The author, Ms Katarina Pejaković (Dalj 1953), is a poet and journalist resident in Canada since 1969. She earned her degree in political science at the University of British Columbia in Vancouver, and has worked in ethnic Croatian organisations. She is the founder and long-standing editor of a Croatian language television programme broadcast in Toronto and a Croatian language radio programme broadcast in Vancouver. She writes diaspora poetry with particular affection and publishes her work in a number of Croatian diaspora publications. Ms Pejaković writes in Croatian and English, producing poetry, short stories, articles and plays for children, and has published her work in Hrvatska revija (“The Croatian Review”), Hrvatica (“The Croatian Woman”) and Hrvatski calendar (“Croatian Almanac”). She published her collection of poetry Samotni putnici (“Solitary Travellers”) in Hrvatska revija (Barcelona, 1989), a collection of essays titled Deset zapovijedi ljubavi (“The Ten Commandments of Love”) in Zagreb in 1994 (published by Naklada Meandar), and her collection of poetry Sjena u oku (“Shadow in the Eye”) in 2006 (published by HKZ/Hrvatsko slovo).
Her latest novel presents stylistically flowing, modern autobiographical prose. The book is published in Croatian and English. The idea for the novel has its roots in the Homeland War period; Ms Pejaković was giving a lecture at a Canadian secondary school and the pupils were especially impressed by the story of an angel on a Christmas card she had received from a dissident uncle. The short story Paper Angel grew out of this and was published in Storyteller Magazine, a Canadian magazine featuring short stories, and was selected as the best short story of 1993.

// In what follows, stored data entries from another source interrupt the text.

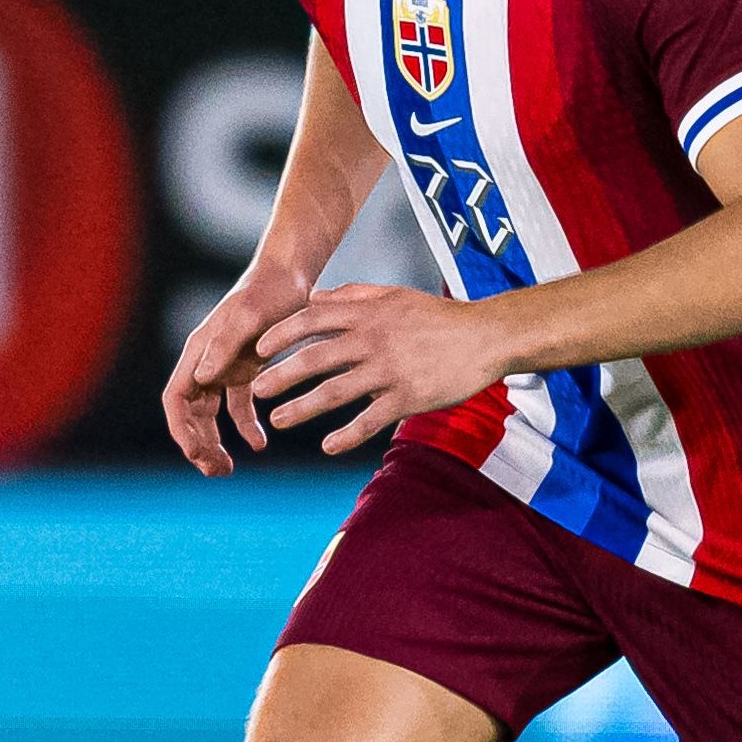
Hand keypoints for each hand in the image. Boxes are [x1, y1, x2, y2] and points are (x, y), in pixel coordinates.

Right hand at [162, 263, 314, 475]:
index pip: (176, 400)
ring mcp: (223, 368)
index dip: (181, 430)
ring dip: (215, 443)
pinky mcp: (245, 370)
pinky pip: (237, 407)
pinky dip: (245, 427)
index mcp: (198, 353)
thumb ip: (224, 346)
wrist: (290, 274)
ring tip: (228, 469)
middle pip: (189, 414)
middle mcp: (205, 363)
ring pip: (209, 416)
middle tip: (218, 471)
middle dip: (198, 445)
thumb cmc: (268, 291)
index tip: (196, 454)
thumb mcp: (248, 316)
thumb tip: (201, 379)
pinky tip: (260, 443)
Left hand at [250, 285, 511, 455]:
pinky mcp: (407, 397)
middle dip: (280, 375)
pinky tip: (327, 447)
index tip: (258, 349)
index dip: (280, 334)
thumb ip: (353, 295)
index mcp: (367, 314)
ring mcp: (389, 371)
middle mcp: (372, 341)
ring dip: (302, 408)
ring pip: (335, 392)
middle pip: (314, 359)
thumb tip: (314, 297)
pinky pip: (369, 420)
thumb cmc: (437, 316)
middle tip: (256, 390)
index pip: (312, 321)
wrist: (485, 337)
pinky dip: (346, 435)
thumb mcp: (394, 295)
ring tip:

In her latest novel Ms Pejaković, now a mature woman, looks back at the multilayered metaphor of the angel, and the wealth of poetry present in child’s prayers. The reminiscence encapsulated in this novel draws on the fact that the author left her native homeland in search of a new one, on the memories of her native region, and on her multiple relocations, from her native Slavonia region in the northeast of Croatia to Toronto, then Ottawa and finally Vancouver on Canada’s west coast, and on the origin of her mother Marica Pejaković (née Smoljan) in Kupres, a small town in neighbouring Bosnia-Herzegovina, to whom she dedicated this novel. Angel is an inspiring realistic novel for young readers that reads as an excellent inter-generational work, touching on the transgenerational traumas induced by Croatian migration.
In closing we leave you with the author’s own words, a message from this unassuming writer expressed in an interview following the publication of this novel, that encapsulates her continuing search for truth. “There are only two kinds of writers, notes English writer Brian Wilson Aldiss [1925–2017]: one encourages the reader to think and the other to dream. I hope that I fall into the first group, because I feel that writers and poets must be the conscience of their nations. It falls on them to admonish, warn and point to the need for change.”